Court sends firm signal on marijuana
Tuesday's emergency order means more rulings barring medicinal use are likely.
The US Supreme Court has struck a serious blow to the growing movement to use marijuana for medicinal purposes, renewing a clash between federal drug laws and a vocal wing of the healthcare system.
In an "emergency" order, the high court barred distribution of the drug to Californians whose doctors recommend it to relieve the pain of patients. While Tuesday's order is specific to "buyers' clubs," which openly distribute marijuana, it presages the court's mood on the issue and could be a sign of things to come. The justices ruled 7 to 1 on this issue.
Seven states have passed initiatives similar to California's, and the high court is scheduled to hear further arguments on the issue this fall, including whether the drug is a "medical necessity."
"This case could very well end up being terribly important in the debate on medical marijuana," says Keith Stroup, founder of the Washington-based National Organization for the Reform of Marijuana Laws. "It may be a harbinger of things to come from the Supreme Court."
The high court's action was the latest development in a conflict between federal narcotics laws and a 1996 California ballot initiative known as Proposition 215.
The initiative allows seriously ill patients to grow and use marijuana to relieve pain, with a doctor's recommendation. But federal law says marijuana has no medical purposes and cannot be administered safely under medical supervision.
Similar initiatives have been passed in Alaska, Arizona, Hawaii, Maine, Nevada, Oregon, and Washington.
In the case, the Ninth US Circuit Court of Appeals ruled that "medical necessity" is a "legally cognizable defense" to a charge of distributing drugs in violation of federal law.
Because of that ruling, Judge Charles Breyer said the Oakland Cannabis Buyers' Cooperative could provide marijuana to people facing serious medical conditions and for whom legal alternatives to marijuana do not work or cause intolerable side effects.
Justice Department lawyers called the Ninth Circuit Court's "unprecedented ruling" a dangerous one because it created "incentives for drug manufacturers and distributors to invoke the asserted needs of others as a justification for their drug trafficking."
The government's emergency request said allowing such distribution of marijuana would "promote disrespect and disregard for an act of Congress that is central to combating illicit drug trafficking and use by giving a judicial stamp of approval to the open and notorious distribution of [illegal] substances."
In response, lawyers for the marijuana club urged that the government's request be rejected. "The government has provided no evidence that states ... that have passed medical cannabis laws have any difficulty prosecuting violations of their drug statutes."
The Supreme Court will take up several other issues related to the use of medical marijuana when it reconvenes this fall. Still to be answered are: Is marijuana a "medical necessity" and is Proposition 215 in conflict with federal law?
But in the meantime, predicts Mr. Stroup, the tens of thousands of people using marijuana for medical reasons will simply "go underground" to obtain the drug.
*Material from wire reports was used in this article.

Source records
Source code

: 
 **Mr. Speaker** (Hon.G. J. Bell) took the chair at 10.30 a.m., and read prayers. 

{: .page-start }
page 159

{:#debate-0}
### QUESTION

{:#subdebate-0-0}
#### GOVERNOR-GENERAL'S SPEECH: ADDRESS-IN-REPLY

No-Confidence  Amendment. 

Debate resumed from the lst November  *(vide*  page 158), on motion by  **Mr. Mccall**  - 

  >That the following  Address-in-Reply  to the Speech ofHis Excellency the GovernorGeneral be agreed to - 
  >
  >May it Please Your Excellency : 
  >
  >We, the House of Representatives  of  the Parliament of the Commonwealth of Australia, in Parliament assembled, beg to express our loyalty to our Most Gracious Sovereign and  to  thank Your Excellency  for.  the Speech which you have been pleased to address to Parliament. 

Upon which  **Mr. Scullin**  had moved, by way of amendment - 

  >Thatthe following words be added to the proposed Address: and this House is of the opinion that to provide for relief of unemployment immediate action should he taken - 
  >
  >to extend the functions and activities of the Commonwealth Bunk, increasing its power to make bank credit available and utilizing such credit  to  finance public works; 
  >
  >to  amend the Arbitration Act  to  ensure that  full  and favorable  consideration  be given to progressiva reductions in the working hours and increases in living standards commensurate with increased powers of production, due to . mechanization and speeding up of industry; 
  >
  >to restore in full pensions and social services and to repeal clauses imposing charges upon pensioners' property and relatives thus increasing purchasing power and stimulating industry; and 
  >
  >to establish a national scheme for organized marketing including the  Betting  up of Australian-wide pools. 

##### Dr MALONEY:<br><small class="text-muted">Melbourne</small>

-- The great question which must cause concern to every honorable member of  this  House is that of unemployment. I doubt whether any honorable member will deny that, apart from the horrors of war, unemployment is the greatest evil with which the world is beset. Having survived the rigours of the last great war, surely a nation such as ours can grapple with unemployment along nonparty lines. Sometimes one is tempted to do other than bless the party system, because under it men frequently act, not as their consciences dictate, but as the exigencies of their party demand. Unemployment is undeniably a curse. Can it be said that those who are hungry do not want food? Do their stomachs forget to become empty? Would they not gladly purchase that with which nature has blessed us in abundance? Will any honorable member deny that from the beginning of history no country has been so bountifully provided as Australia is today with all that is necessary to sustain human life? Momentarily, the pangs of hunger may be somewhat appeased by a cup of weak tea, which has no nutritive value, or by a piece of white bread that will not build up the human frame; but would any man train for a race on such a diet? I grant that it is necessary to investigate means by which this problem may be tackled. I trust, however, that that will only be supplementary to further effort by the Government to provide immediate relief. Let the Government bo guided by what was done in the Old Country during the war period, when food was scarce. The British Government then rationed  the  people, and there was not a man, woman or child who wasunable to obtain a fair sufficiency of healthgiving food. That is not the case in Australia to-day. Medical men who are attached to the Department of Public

→ Work order
Return everything from "The high court's" down to "Oregon, and Washington." in the article on the Supreme Court's marijuana order, copied word for word.

→ Solution to the exercise
The high court's action was the latest development in a conflict between federal narcotics laws and a 1996 California ballot initiative known as Proposition 215.
The initiative allows seriously ill patients to grow and use marijuana to relieve pain, with a doctor's recommendation. But federal law says marijuana has no medical purposes and cannot be administered safely under medical supervision.
Similar initiatives have been passed in Alaska, Arizona, Hawaii, Maine, Nevada, Oregon, and Washington.